Da un lato abbiamo un’Italia che vuole emergere dalla crisi, mostrarsi al mondo per la creatività di prodotti, della tecnologia e delle tante prelibatezze culinarie di cui è ricca e il mondo invidia, della cultura e dei paesaggi meravigliosi di tutta la penisola, possiamo definirlo senza pericolo di smentita il più bel paese del mondo!

Sul versante opposto e autentica minaccia per le aziende presenti a Expo e non solo, abbiamo un’immagine catastrofica di questo circo internazionale, con decine di responsabili a vari livelli tra arrestati e indagati per tangenti ed estorsione fino all’associazione mafiosa, con un costo finale lievitato e che graverà sulla collettività, regalando un’immagine internazionale che l’Italia non merita.

L’italiano si adegua purché non ci rimette

E’ nel DNA dell’italiano medio, in questo paese può andare tutto male e peggio, ma non riguarda il singolo finché non lo tocca direttamente, gli italiani non hanno il senso del bene comune, di un’appartenenza o di unità di popolo, questa è la peggiore delle tragedie che può capitare a una comunità, nel momento in cui non si sente di appartenere a un popolo si perde ogni interesse sia verso lo stesso sia per la terra di appartenenza, non è un caso che oggi oltre il 50% degli italiani non si riconosce più in nessuno schieramento politico, nonostante tutto è il partito di maggioranza.
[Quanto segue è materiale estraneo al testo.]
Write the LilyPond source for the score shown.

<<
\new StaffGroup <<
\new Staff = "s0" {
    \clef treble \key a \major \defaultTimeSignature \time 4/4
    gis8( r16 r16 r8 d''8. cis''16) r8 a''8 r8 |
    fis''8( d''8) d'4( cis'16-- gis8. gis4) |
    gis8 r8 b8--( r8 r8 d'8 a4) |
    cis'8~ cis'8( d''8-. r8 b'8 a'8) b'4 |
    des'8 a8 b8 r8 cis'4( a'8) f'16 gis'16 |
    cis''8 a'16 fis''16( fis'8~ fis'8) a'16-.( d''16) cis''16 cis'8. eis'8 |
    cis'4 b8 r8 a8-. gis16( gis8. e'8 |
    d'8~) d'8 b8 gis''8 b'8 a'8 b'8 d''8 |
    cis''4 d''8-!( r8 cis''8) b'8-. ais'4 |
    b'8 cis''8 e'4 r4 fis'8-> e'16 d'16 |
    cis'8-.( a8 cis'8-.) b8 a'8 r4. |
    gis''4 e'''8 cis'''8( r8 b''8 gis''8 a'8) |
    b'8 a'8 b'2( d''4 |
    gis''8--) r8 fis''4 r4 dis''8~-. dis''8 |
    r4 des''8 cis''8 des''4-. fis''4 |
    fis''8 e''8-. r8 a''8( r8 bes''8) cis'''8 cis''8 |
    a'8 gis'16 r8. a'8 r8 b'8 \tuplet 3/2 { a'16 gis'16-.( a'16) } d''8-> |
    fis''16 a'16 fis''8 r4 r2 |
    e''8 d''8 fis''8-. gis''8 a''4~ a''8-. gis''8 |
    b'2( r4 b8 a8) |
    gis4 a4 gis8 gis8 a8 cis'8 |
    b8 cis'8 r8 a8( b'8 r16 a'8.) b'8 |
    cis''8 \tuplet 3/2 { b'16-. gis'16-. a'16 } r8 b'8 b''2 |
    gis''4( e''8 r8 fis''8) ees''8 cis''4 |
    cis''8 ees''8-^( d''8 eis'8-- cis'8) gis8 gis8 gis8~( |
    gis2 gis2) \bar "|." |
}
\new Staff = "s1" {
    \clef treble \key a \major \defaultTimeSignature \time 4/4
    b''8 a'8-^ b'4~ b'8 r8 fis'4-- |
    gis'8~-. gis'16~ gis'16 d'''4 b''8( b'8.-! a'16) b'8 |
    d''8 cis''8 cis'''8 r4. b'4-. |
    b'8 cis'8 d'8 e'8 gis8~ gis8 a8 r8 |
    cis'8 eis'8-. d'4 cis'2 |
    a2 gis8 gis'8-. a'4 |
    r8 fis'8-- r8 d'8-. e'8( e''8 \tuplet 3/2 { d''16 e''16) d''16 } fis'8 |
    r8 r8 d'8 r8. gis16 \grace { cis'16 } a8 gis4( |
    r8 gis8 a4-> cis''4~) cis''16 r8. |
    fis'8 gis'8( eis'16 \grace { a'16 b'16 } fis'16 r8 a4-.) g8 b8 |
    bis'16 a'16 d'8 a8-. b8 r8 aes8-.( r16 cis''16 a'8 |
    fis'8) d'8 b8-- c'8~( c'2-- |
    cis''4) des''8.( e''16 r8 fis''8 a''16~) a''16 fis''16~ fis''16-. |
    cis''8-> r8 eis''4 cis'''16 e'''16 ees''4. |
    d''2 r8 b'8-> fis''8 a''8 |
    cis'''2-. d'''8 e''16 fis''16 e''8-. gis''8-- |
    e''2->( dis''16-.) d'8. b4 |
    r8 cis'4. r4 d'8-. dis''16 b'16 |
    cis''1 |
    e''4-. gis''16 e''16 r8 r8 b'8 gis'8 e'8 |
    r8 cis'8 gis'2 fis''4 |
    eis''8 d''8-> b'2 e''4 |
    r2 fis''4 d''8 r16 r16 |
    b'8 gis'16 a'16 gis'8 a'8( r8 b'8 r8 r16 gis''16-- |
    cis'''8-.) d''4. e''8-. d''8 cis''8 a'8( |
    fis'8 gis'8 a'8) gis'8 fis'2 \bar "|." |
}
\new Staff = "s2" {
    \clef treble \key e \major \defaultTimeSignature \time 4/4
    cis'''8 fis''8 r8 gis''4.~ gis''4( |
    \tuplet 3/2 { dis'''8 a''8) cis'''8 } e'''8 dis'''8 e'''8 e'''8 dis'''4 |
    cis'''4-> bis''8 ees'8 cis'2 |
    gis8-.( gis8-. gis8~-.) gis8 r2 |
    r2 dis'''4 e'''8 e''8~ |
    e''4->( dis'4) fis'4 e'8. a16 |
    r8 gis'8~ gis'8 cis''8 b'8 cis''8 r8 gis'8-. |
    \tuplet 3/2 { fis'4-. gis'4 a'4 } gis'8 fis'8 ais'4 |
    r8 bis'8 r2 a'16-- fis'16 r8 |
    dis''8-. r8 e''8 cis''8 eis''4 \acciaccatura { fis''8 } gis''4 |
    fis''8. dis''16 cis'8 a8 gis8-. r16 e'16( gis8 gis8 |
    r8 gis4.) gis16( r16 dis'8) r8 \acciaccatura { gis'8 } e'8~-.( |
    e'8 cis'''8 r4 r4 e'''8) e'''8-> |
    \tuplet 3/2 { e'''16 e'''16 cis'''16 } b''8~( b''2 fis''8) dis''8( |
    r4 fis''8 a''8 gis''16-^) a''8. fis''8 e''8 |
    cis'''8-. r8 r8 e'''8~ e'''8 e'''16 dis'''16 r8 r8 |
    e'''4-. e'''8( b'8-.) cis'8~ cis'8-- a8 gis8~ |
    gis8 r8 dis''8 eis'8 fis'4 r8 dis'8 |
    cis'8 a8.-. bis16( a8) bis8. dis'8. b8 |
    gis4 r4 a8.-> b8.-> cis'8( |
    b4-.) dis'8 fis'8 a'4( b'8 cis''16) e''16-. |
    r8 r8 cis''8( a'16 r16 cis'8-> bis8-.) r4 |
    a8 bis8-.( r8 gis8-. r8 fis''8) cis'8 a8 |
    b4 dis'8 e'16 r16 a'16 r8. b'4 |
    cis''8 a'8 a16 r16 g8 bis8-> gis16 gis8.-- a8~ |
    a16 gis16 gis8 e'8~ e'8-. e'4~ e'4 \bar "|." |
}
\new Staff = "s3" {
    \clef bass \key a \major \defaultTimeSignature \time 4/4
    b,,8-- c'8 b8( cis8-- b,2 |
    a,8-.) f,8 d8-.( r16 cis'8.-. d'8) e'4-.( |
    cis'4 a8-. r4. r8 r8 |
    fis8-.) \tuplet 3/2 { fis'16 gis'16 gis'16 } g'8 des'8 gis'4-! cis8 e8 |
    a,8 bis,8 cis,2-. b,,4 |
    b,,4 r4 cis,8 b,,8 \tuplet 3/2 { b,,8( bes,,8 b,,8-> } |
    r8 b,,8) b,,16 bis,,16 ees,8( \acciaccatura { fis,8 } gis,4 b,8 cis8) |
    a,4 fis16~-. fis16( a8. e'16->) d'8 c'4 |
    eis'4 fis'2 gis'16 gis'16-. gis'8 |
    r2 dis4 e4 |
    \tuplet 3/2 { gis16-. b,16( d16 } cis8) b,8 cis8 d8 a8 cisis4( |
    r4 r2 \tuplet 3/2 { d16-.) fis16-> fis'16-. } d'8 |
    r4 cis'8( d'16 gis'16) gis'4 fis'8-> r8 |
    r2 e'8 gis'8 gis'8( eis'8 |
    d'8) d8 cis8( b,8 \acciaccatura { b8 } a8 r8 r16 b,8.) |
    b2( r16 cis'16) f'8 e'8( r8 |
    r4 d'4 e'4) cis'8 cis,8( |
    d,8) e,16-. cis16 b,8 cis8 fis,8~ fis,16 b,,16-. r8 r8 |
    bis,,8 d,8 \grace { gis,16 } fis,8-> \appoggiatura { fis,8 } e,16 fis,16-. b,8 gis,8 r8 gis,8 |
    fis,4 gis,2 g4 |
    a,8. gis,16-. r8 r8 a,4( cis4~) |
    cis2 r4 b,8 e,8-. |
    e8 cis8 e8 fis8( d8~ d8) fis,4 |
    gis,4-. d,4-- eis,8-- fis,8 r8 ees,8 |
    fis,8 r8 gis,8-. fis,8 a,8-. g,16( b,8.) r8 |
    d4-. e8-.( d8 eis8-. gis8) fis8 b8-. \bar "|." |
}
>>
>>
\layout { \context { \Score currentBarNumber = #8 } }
Governo e istituzioni espressione di un popolo

Se è vero che i governi sono l’emanazione e spirito di un popolo, è legittimo pensare che la metà degli italiani che lo sostengono siano collusi direttamente o indirettamente con i referenti politici e governanti, per convenienza e opportunismo, ai quali ogni nefandezza va bene purché non leda gli interessi personali, nel più classico degli schemi del voto di scambio.

Ci sono italiani che hanno vantaggi anche molto modesti da queste collusioni, e hanno paura di cambiare lo stato delle cose e perdere quelle briciole di convenienza, ecco, un popolo che ha messo il cartellino con il prezzo alla propria dignità, è un popolo che non ha futuro, che ha piccoli interessi personali e nessuna identità e senso di unità, scomparirà com’è accaduto l’Impero romano, 80 denari possono bastare!